(Beginning of DATA FOR THE TASK)

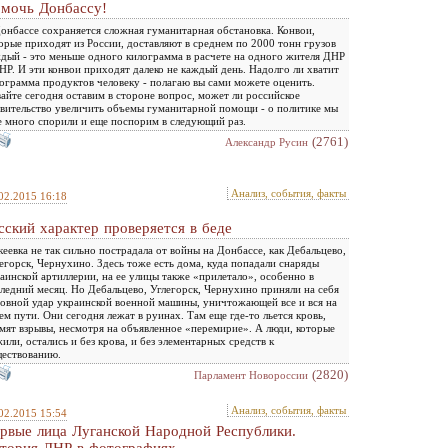
мочь Донбассу!
онбассе сохраняется сложная гуманитарная обстановка. Конвои,
орые приходят из России, доставляют в среднем по 2000 тонн грузов
дый - это меньше одного килограмма в расчете на одного жителя ДНР
НР. И эти конвои приходят далеко не каждый день. Надолго ли хватит
ограмма продуктов человеку - полагаю вы сами можете оценить.
айте сегодня оставим в стороне вопрос, может ли российское
вительство увеличить объемы гуманитарной помощи - о политике мы
 много спорили и еще поспорим в следующий раз.
(2761)
Александр Русин
Анализ, события, факты
02.2015 16:18
сский характер проверяется в беде
еевка не так сильно пострадала от войны на Донбассе, как Дебальцево,
егорск, Чернухино. Здесь тоже есть дома, куда попадали снаряды
аинской артиллерии, на ее улицы также «прилетало», особенно в
ледний месяц. Но Дебальцево, Углегорск, Чернухино приняли на себя
овной удар украинской военной машины, уничтожающей все и вся на
ем пути. Они сегодня лежат в руинах. Там еще где-то льется кровь,
мят взрывы, несмотря на объявленное «перемирие». А люди, которые
или, остались и без крова, и без элементарных средств к
ествованию.
(2820)
Парламент Новороссии
Анализ, события, факты
02.2015 15:54
рвые лица Луганской Народной Республики.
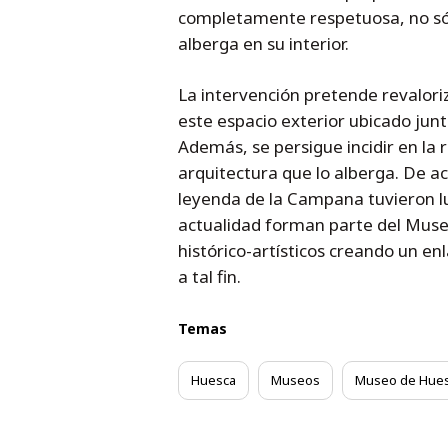
completamente respetuosa, no sólo
alberga en su interior.
La intervención pretende revalori
este espacio exterior ubicado junt
Además, se persigue incidir en la 
arquitectura que lo alberga. De ac
leyenda de la Campana tuvieron lug
actualidad forman parte del Muse
histórico-artísticos creando un enl
a tal fin.
Temas
Huesca
Museos
Museo de Hue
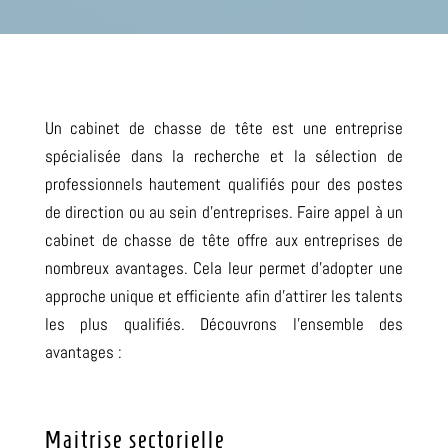
Un cabinet de chasse de tête est une entreprise
spécialisée dans la recherche et la sélection de
professionnels hautement qualifiés pour des postes
de direction ou au sein d’entreprises.
Faire appel à un
cabinet de chasse de tête offre aux entreprises de
nombreux avantages. Cela leur permet d’adopter une
approche unique et efficiente afin d’attirer les talents
les plus qualifiés.
Découvrons l’ensemble de
s
avantages :
Maitrise sectorielle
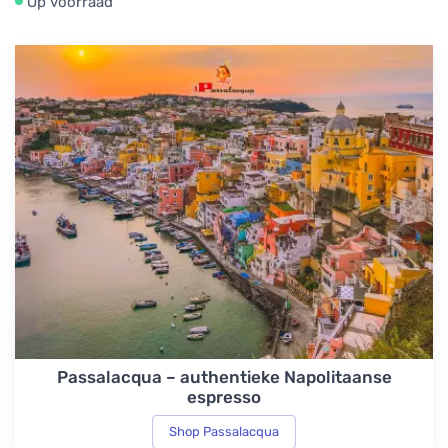
Op voorraad
Passalacqua – authentieke Napolitaanse
espresso
Shop Passalacqua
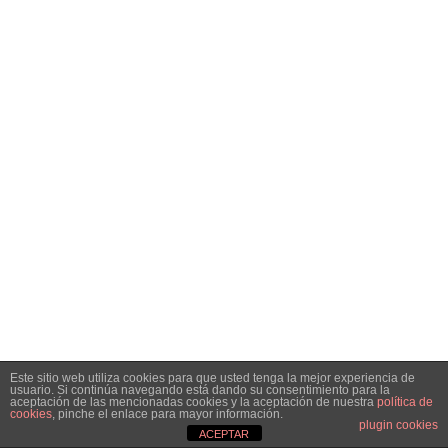
Este sitio web utiliza cookies para que usted tenga la mejor experiencia de
usuario. Si continúa navegando está dando su consentimiento para la
aceptación de las mencionadas cookies y la aceptación de nuestra
política de
cookies
, pinche el enlace para mayor información.
plugin cookies
ACEPTAR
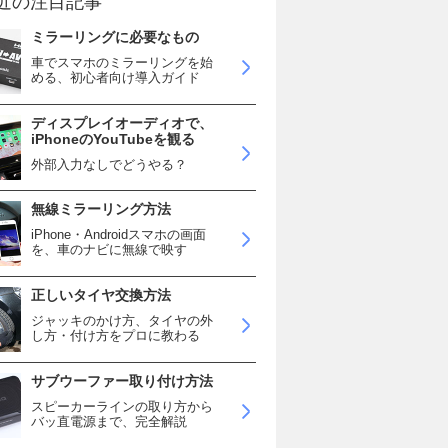
近の注目記事
ミラーリングに必要なもの
車でスマホのミラーリングを始
める、初心者向け導入ガイド
ディスプレイオーディオで、
iPhoneのYouTubeを観る
外部入力なしでどうやる？
無線ミラーリング方法
iPhone・Androidスマホの画面
を、車のナビに無線で映す
正しいタイヤ交換方法
ジャッキのかけ方、タイヤの外
し方・付け方をプロに教わる
サブウーファー取り付け方法
スピーカーラインの取り方から
バッ直電源まで、完全解説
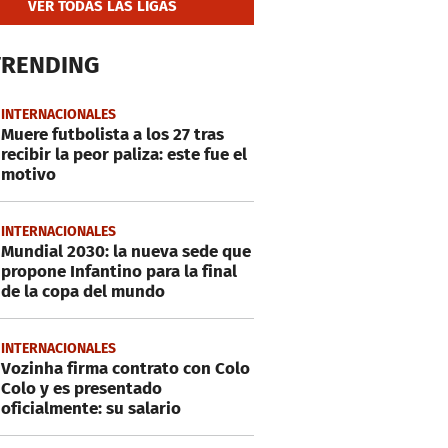
VER TODAS LAS LIGAS
TRENDING
INTERNACIONALES
Muere futbolista a los 27 tras
recibir la peor paliza: este fue el
motivo
INTERNACIONALES
Mundial 2030: la nueva sede que
propone Infantino para la final
de la copa del mundo
INTERNACIONALES
Vozinha firma contrato con Colo
Colo y es presentado
oficialmente: su salario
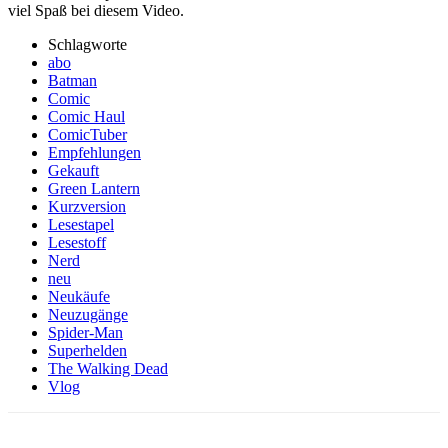
viel Spaß bei diesem Video.
Schlagworte
abo
Batman
Comic
Comic Haul
ComicTuber
Empfehlungen
Gekauft
Green Lantern
Kurzversion
Lesestapel
Lesestoff
Nerd
neu
Neukäufe
Neuzugänge
Spider-Man
Superhelden
The Walking Dead
Vlog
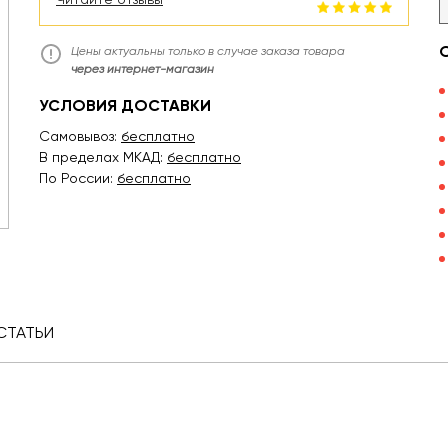
Цены актуальны только в случае заказа товара
через интернет-магазин
УСЛОВИЯ ДОСТАВКИ
Самовывоз:
бесплатно
В пределах МКАД:
бесплатно
По России:
бесплатно
СТАТЬИ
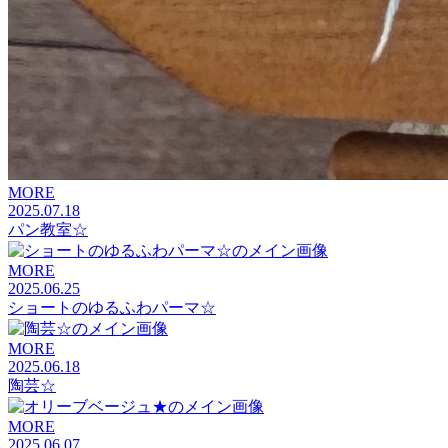
MORE
2025.07.18
パン教室☆
MORE
2025.06.25
ショートのゆるふわパーマ☆
MORE
2025.06.18
陶芸☆
MORE
2025.06.07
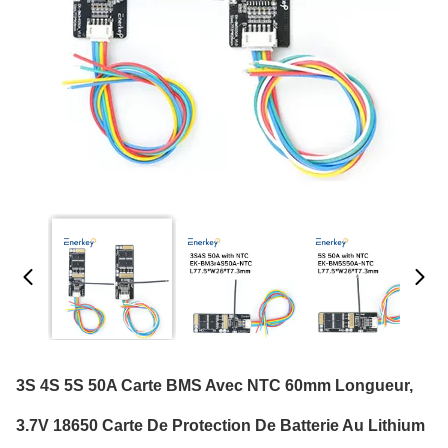
3S 4S 5S 50A Carte BMS Avec NTC 60mm Longueur,
3.7V 18650 Carte De Protection De Batterie Au Lithium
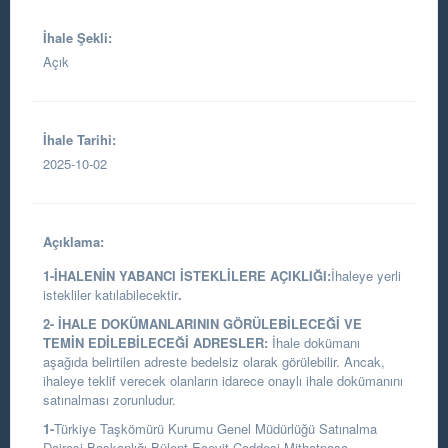
İhale Şekli:
Açık
İhale Tarihi:
2025-10-02
Açıklama:
1-İHALENİN YABANCI İSTEKLİLERE AÇIKLIĞI:
İhaleye yerli
istekliler katılabilecektir
.
2- İHALE DOKÜMANLARININ GÖRÜLEBİLECEĞİ VE
TEMİN EDİLEBİLECEĞİ ADRESLER:
İhale dokümanı
aşağıda belirtilen adreste bedelsiz olarak görülebilir. Ancak,
ihaleye teklif verecek olanların idarece onaylı ihale dokümanını
satınalması zorunludur.
1-
Türkiye Taşkömürü Kurumu Genel Müdürlüğü Satınalma
Dairesi Başkanlığı
Bülent Ecevit Caddesi Mithatpaşa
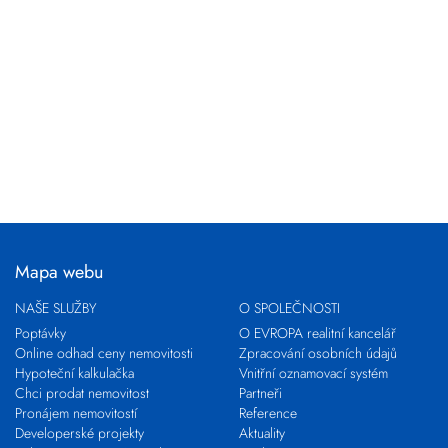
Mapa webu
NAŠE SLUŽBY
O SPOLEČNOSTI
Poptávky
O EVROPA realitní kancelář
Online odhad ceny nemovitosti
Zpracování osobních údajů
Hypoteční kalkulačka
Vnitřní oznamovací systém
Chci prodat nemovitost
Partneři
Pronájem nemovitostí
Reference
Developerské projekty
Aktuality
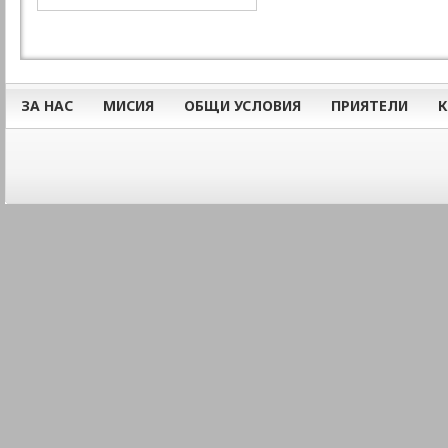
ЗА НАС
МИСИЯ
ОБЩИ УСЛОВИЯ
ПРИЯТЕЛИ
К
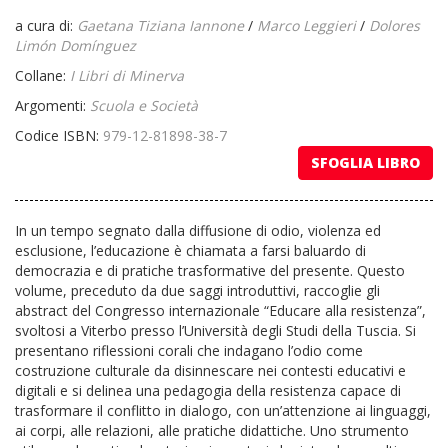
a cura di:
Gaetana Tiziana Iannone
/
Marco Leggieri
/
Dolores
Limón Domínguez
Collane:
I Libri di Minerva
Argomenti:
Scuola e Società
Codice ISBN:
979-12-81898-38-7
SFOGLIA LIBRO
In un tempo segnato dalla diffusione di odio, violenza ed
esclusione, l’educazione è chiamata a farsi baluardo di
democrazia e di pratiche trasformative del presente. Questo
volume, preceduto da due saggi introduttivi, raccoglie gli
abstract del Cong
ress
o internazionale “Educare alla resistenza”,
svoltosi a Viterbo presso l’Università degli Studi della Tuscia. Si
presentano riflessioni corali che indagano l’odio come
costruzione culturale da disinnescare nei contesti educativi e
digitali e si delinea una pedagogia della resistenza capace di
trasformare il conflitto in dialogo, con un’attenzione ai linguaggi,
ai corpi, alle relazioni, alle pratiche didattiche. Uno strumento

(End of DATA FOR THE TASK)

WHAT THE EXERCISE ASKS: Every line above should be output exactly, except for the pictures.

TASK RESPONSE:
мочь Донбассу!
онбассе сохраняется сложная гуманитарная обстановка. Конвои,
орые приходят из России, доставляют в среднем по 2000 тонн грузов
дый - это меньше одного килограмма в расчете на одного жителя ДНР
НР. И эти конвои приходят далеко не каждый день. Надолго ли хватит
ограмма продуктов человеку - полагаю вы сами можете оценить.
айте сегодня оставим в стороне вопрос, может ли российское
вительство увеличить объемы гуманитарной помощи - о политике мы
 много спорили и еще поспорим в следующий раз.
(2761)
Александр Русин
Анализ, события, факты
02.2015 16:18
сский характер проверяется в беде
еевка не так сильно пострадала от войны на Донбассе, как Дебальцево,
егорск, Чернухино. Здесь тоже есть дома, куда попадали снаряды
аинской артиллерии, на ее улицы также «прилетало», особенно в
ледний месяц. Но Дебальцево, Углегорск, Чернухино приняли на себя
овной удар украинской военной машины, уничтожающей все и вся на
ем пути. Они сегодня лежат в руинах. Там еще где-то льется кровь,
мят взрывы, несмотря на объявленное «перемирие». А люди, которые
или, остались и без крова, и без элементарных средств к
ествованию.
(2820)
Парламент Новороссии
Анализ, события, факты
02.2015 15:54
рвые лица Луганской Народной Республики.
completamente respetuosa, no sólo
alberga en su interior.
La intervención pretende revalori
este espacio exterior ubicado junt
Además, se persigue incidir en la 
arquitectura que lo alberga. De ac
leyenda de la Campana tuvieron lug
actualidad forman parte del Muse
histórico-artísticos creando un enl
a tal fin.
Temas
Huesca
Museos
Museo de Hue
Un cabinet de chasse de tête est une entreprise
spécialisée dans la recherche et la sélection de
professionnels hautement qualifiés pour des postes
de direction ou au sein d’entreprises.
Faire appel à un
cabinet de chasse de tête offre aux entreprises de
nombreux avantages. Cela leur permet d’adopter une
approche unique et efficiente afin d’attirer les talents
les plus qualifiés.
Découvrons l’ensemble de
s
avantages :
Maitrise sectorielle
Op voorraad
Passalacqua – authentieke Napolitaanse
espresso
Shop Passalacqua
Este sitio web utiliza cookies para que usted tenga la mejor experiencia de
usuario. Si continúa navegando está dando su consentimiento para la
aceptación de las mencionadas cookies y la aceptación de nuestra
política de
cookies
, pinche el enlace para mayor información.
plugin cookies
ACEPTAR
近の注目記事
ミラーリングに必要なもの
車でスマホのミラーリングを始
める、初心者向け導入ガイド
ディスプレイオーディオで、
iPhoneのYouTubeを観る
外部入力なしでどうやる？
無線ミラーリング方法
iPhone・Androidスマホの画面
を、車のナビに無線で映す
正しいタイヤ交換方法
ジャッキのかけ方、タイヤの外
し方・付け方をプロに教わる
サブウーファー取り付け方法
スピーカーラインの取り方から
バッ直電源まで、完全解説
VER TODAS LAS LIGAS
TRENDING
INTERNACIONALES
Muere futbolista a los 27 tras
recibir la peor paliza: este fue el
motivo
INTERNACIONALES
Mundial 2030: la nueva sede que
propone Infantino para la final
de la copa del mundo
INTERNACIONALES
Vozinha firma contrato con Colo
Colo y es presentado
oficialmente: su salario
viel Spaß bei diesem Video.
Schlagworte
abo
Batman
Comic
Comic Haul
ComicTuber
Empfehlungen
Gekauft
Green Lantern
Kurzversion
Lesestapel
Lesestoff
Nerd
neu
Neukäufe
Neuzugänge
Spider-Man
Superhelden
The Walking Dead
Vlog
Цены актуальны только в случае заказа товара
через интернет-магазин
УСЛОВИЯ ДОСТАВКИ
Самовывоз:
бесплатно
В пределах МКАД:
бесплатно
По России:
бесплатно
СТАТЬИ
MORE
2025.07.18
パン教室☆
MORE
2025.06.25
ショートのゆるふわパーマ☆
MORE
2025.06.18
陶芸☆
MORE
2025.06.07
3S 4S 5S 50A Carte BMS Avec NTC 60mm Longueur,
3.7V 18650 Carte De Protection De Batterie Au Lithium
İhale Şekli:
Açık
İhale Tarihi:
2025-10-02
Açıklama:
1-İHALENİN YABANCI İSTEKLİLERE AÇIKLIĞI:
İhaleye yerli
istekliler katılabilecektir
.
2- İHALE DOKÜMANLARININ GÖRÜLEBİLECEĞİ VE
TEMİN EDİLEBİLECEĞİ ADRESLER:
İhale dokümanı
aşağıda belirtilen adreste bedelsiz olarak görülebilir. Ancak,
ihaleye teklif verecek olanların idarece onaylı ihale dokümanını
satınalması zorunludur.
1-
Türkiye Taşkömürü Kurumu Genel Müdürlüğü Satınalma
Dairesi Başkanlığı
Bülent Ecevit Caddesi Mithatpaşa
Mapa webu
NAŠE SLUŽBY
O SPOLEČNOSTI
Poptávky
O EVROPA realitní kancelář
Online odhad ceny nemovitosti
Zpracování osobních údajů
Hypoteční kalkulačka
Vnitřní oznamovací systém
Chci prodat nemovitost
Partneři
Pronájem nemovitostí
Reference
Developerské projekty
Aktuality
ЗА НАС
МИСИЯ
ОБЩИ УСЛОВИЯ
ПРИЯТЕЛИ
К
a cura di:
Gaetana Tiziana Iannone
/
Marco Leggieri
/
Dolores
Limón Domínguez
Collane:
I Libri di Minerva
Argomenti:
Scuola e Società
Codice ISBN:
979-12-81898-38-7
SFOGLIA LIBRO
In un tempo segnato dalla diffusione di odio, violenza ed
esclusione, l’educazione è chiamata a farsi baluardo di
democrazia e di pratiche trasformative del presente. Questo
volume, preceduto da due saggi introduttivi, raccoglie gli
abstract del Cong
ress
o internazionale “Educare alla resistenza”,
svoltosi a Viterbo presso l’Università degli Studi della Tuscia. Si
presentano riflessioni corali che indagano l’odio come
costruzione culturale da disinnescare nei contesti educativi e
digitali e si delinea una pedagogia della resistenza capace di
trasformare il conflitto in dialogo, con un’attenzione ai linguaggi,
ai corpi, alle relazioni, alle pratiche didattiche. Uno strumento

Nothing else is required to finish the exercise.